Exercise data section start

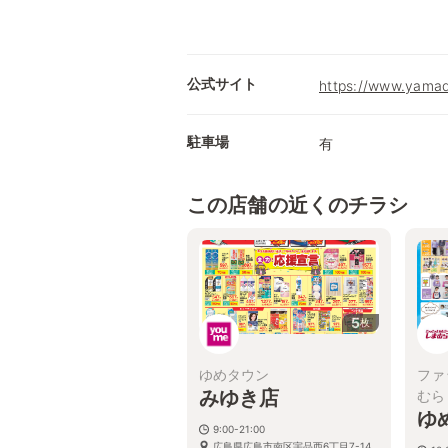
公式サイト
https://www.yamad
駐車場
有
この店舗の近くのチラシ
5
枚
ゆめタウン
ファ
みゆき店
むら
ゆ
9:00-21:00
広島県広島市南区宇品西6丁目7-14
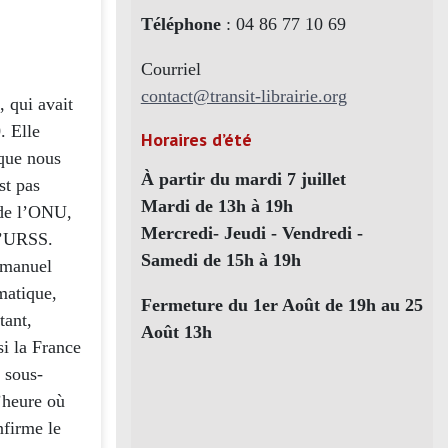
Téléphone
: 04 86 77 10 69
Courriel
contact@transit-librairie.org
 qui avait
. Elle
Horaires d’été
 que nous
À partir du mardi 7 juillet
st pas
Mardi de 13h à 19h
 de l’ONU,
Mercredi- Jeudi - Vendredi -
 l’URSS.
Samedi de 15h à 19h
mmanuel
omatique,
Fermeture du 1er Août de 19h au 25
tant,
Août 13h
si la France
 sous-
’heure où
nfirme le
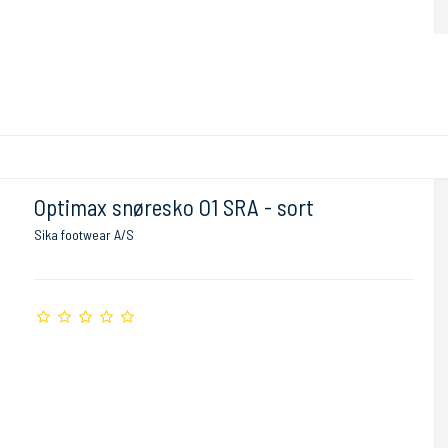
Optimax snøresko O1 SRA - sort
Sika footwear A/S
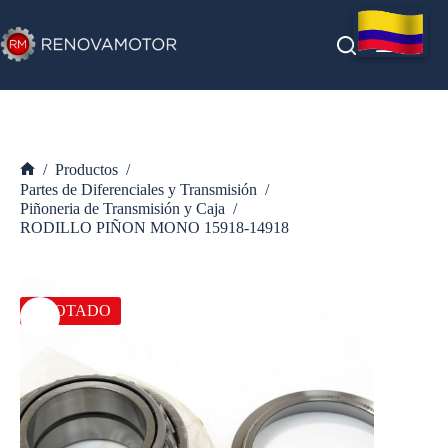
Saltar
al
contenido
/
Productos
/
Inicio
Partes de Diferenciales y Transmisión
/
Piñoneria de Transmisión y Caja
/
RODILLO PIÑON MONO 15918-14918
AGOTADO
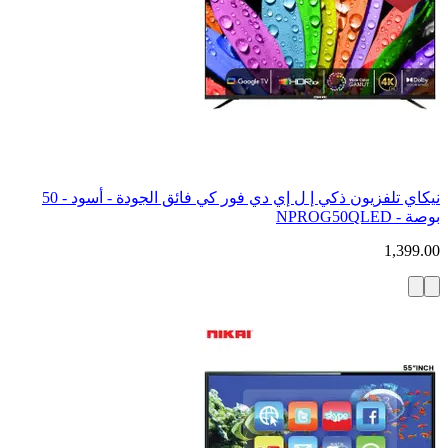
نيكاي تلفزيون ذكي إ ل إي دي فور كي فائق الجودة - أسود - 50
بوصة - NPROG50QLED
1,399.00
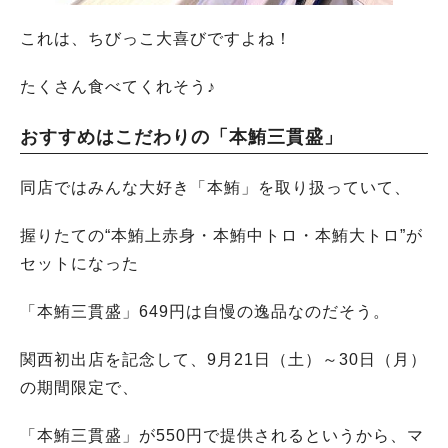
これは、ちびっこ大喜びですよね！
たくさん食べてくれそう♪
おすすめはこだわりの「本鮪三貫盛」
同店ではみんな大好き「本鮪」を取り扱っていて、
握りたての“本鮪上赤身・本鮪中トロ・本鮪大トロ”が
セットになった
「本鮪三貫盛」649円は自慢の逸品なのだそう。
関西初出店を記念して、9月21日（土）～30日（月）
の期間限定で、
「本鮪三貫盛」が550円で提供されるというから、マ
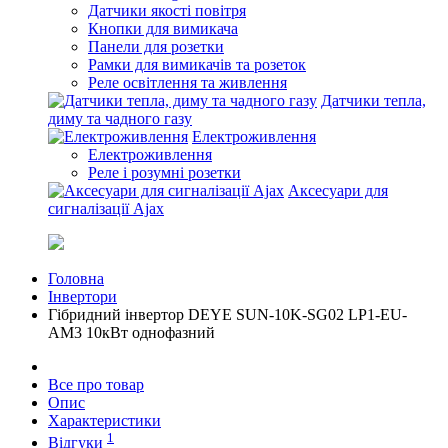
Датчики якості повітря
Кнопки для вимикача
Панели для розетки
Рамки для вимикачів та розеток
Реле освітлення та живлення
Датчики тепла,
диму та чадного газу
Електроживлення
Електроживлення
Реле і розумні розетки
Аксесуари для
сигналізації Ajax
Головна
Інвертори
Гібридний інвертор DEYE SUN-10K-SG02 LP1-EU-
AM3 10кВт однофазний
Все про товар
Опис
Характеристики
1
Відгуки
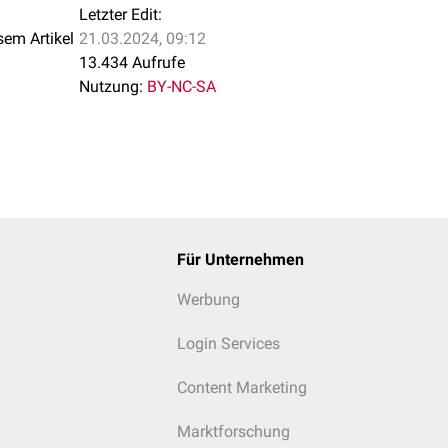
Letzter Edit:
sem Artikel
21.03.2024, 09:12
13.434 Aufrufe
Nutzung:
BY-NC-SA
Für Unternehmen
Werbung
Login Services
Content Marketing
Marktforschung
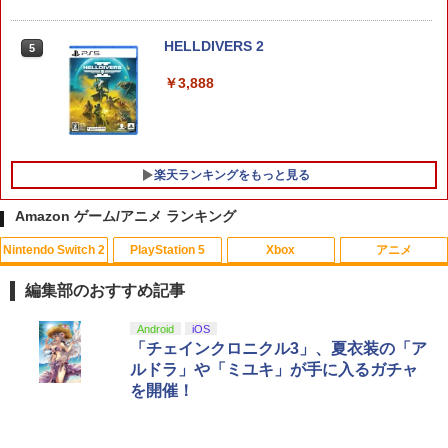
￥7,620
HELLDIVERS 2
5
￥3,888
【ダイヤ・プラチナ会員様限定！エント
5
リーでポイント10倍！】【メール便発
送】【新品】Nintendo Switch 2 ゲーム
ソフト ぽこ あ ポケモン POT-P-AAB5A
楽天ランキングをもっと見る
￥8,100
Amazon ゲーム/アニメ ランキング
Nintendo Switch 2
PlayStation 5
Xbox
アニメ
【中古】ワールドサッカーウイニングイ
【通常版 Blu-ray/DVD】【場面写クリア
1
1
レブン10
カード3枚セット（竈門炭治郎、冨岡義
編集部のおすすめ記事
勇、猗窩座）】 劇場版「鬼滅の刃」無限
城編 第一章 猗窩座再来
￥583
スプラトゥーン レイダース|オンライン
PlayStation 5 デジタル・エディション
【純正品】Xbox ワイヤレス コントロー
劇場版「鬼滅の刃」無限城編 第一章 猗
Android
iOS
1
1
1
1
コード版
日本語専用 Console Language: Japan
ラー + USB-C® ケーブル
窩座再来 通常版 [Blu-ray]
「チェインクロニクル3」、夏衣装の「ア
￥7,450
ese only (CFI-2200B01)
ルドラ」や「ミユキ」が手に入るガチャ
￥5,832
￥8,300
￥3,982
を開催！
￥55,000
【中古】ポケットモンスター サン - 3DS
2
新劇場版銀魂 -吉原大炎上ー (完全生産限
2
定版)【Blu-ray】 [ 杉田智和 ]
￥810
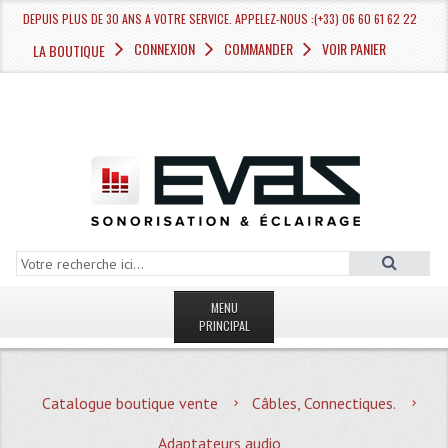
DEPUIS PLUS DE 30 ANS A VOTRE SERVICE. APPELEZ-NOUS :(+33) 06 60 61 62 22
CONNEXION
COMMANDER
VOIR PANIER
LA BOUTIQUE
MENU
PRINCIPAL
LA BOUTIQUE VENTE
Catalogue boutique vente
Câbles, Connectiques.
MAGASIN
Adaptateurs audio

Exercise data section end

Description of the task.
An exact copy of the entries above is required; pictures are not part of it.

Reply to the exercise.
公式サイト
https://www.yamad
駐車場
有
この店舗の近くのチラシ
5
枚
ゆめタウン
ファ
みゆき店
むら
ゆ
9:00-21:00
広島県広島市南区宇品西6丁目7-14
Téléphone
: 04 86 77 10 69
Courriel
contact@transit-librairie.org
 qui avait
. Elle
Horaires d’été
 que nous
À partir du mardi 7 juillet
st pas
Mardi de 13h à 19h
 de l’ONU,
Mercredi- Jeudi - Vendredi -
 l’URSS.
Samedi de 15h à 19h
mmanuel
omatique,
Fermeture du 1er Août de 19h au 25
tant,
Août 13h
si la France
 sous-
’heure où
nfirme le
Optimax snøresko O1 SRA - sort
Sika footwear A/S
Saltar
al
contenido
/
Productos
/
Inicio
Partes de Diferenciales y Transmisión
/
Piñoneria de Transmisión y Caja
/
RODILLO PIÑON MONO 15918-14918
AGOTADO
نيكاي تلفزيون ذكي إ ل إي دي فور كي فائق الجودة - أسود - 50
بوصة - NPROG50QLED
1,399.00
これは、ちびっこ大喜びですよね！
たくさん食べてくれそう♪
おすすめはこだわりの「本鮪三貫盛」
同店ではみんな大好き「本鮪」を取り扱っていて、
握りたての“本鮪上赤身・本鮪中トロ・本鮪大トロ”が
セットになった
「本鮪三貫盛」649円は自慢の逸品なのだそう。
関西初出店を記念して、9月21日（土）～30日（月）
の期間限定で、
「本鮪三貫盛」が550円で提供されるというから、マ
Датчики якості повітря
Кнопки для вимикача
Панели для розетки
Рамки для вимикачів та розеток
Реле освітлення та живлення
Датчики тепла,
диму та чадного газу
Електроживлення
Електроживлення
Реле і розумні розетки
Аксесуари для
сигналізації Ajax
Головна
Інвертори
Гібридний інвертор DEYE SUN-10K-SG02 LP1-EU-
AM3 10кВт однофазний
Все про товар
Опис
Характеристики
1
Відгуки
Letzter Edit:
sem Artikel
21.03.2024, 09:12
13.434 Aufrufe
Nutzung:
BY-NC-SA
Für Unternehmen
Werbung
Login Services
Content Marketing
Marktforschung
￥7,620
HELLDIVERS 2
5
￥3,888
【ダイヤ・プラチナ会員様限定！エント
5
リーでポイント10倍！】【メール便発
送】【新品】Nintendo Switch 2 ゲーム
ソフト ぽこ あ ポケモン POT-P-AAB5A
楽天ランキングをもっと見る
￥8,100
Amazon ゲーム/アニメ ランキング
Nintendo Switch 2
PlayStation 5
Xbox
アニメ
【中古】ワールドサッカーウイニングイ
【通常版 Blu-ray/DVD】【場面写クリア
1
1
レブン10
カード3枚セット（竈門炭治郎、冨岡義
編集部のおすすめ記事
勇、猗窩座）】 劇場版「鬼滅の刃」無限
城編 第一章 猗窩座再来
￥583
スプラトゥーン レイダース|オンライン
PlayStation 5 デジタル・エディション
【純正品】Xbox ワイヤレス コントロー
劇場版「鬼滅の刃」無限城編 第一章 猗
Android
iOS
1
1
1
1
コード版
日本語専用 Console Language: Japan
ラー + USB-C® ケーブル
窩座再来 通常版 [Blu-ray]
「チェインクロニクル3」、夏衣装の「ア
￥7,450
ese only (CFI-2200B01)
ルドラ」や「ミユキ」が手に入るガチャ
￥5,832
￥8,300
￥3,982
を開催！
￥55,000
【中古】ポケットモンスター サン - 3DS
2
新劇場版銀魂 -吉原大炎上ー (完全生産限
2
定版)【Blu-ray】 [ 杉田智和 ]
￥810
DEPUIS PLUS DE 30 ANS A VOTRE SERVICE. APPELEZ-NOUS :(+33) 06 60 61 62 22
CONNEXION
COMMANDER
VOIR PANIER
LA BOUTIQUE
MENU
PRINCIPAL
LA BOUTIQUE VENTE
Catalogue boutique vente
Câbles, Connectiques.
MAGASIN
Adaptateurs audio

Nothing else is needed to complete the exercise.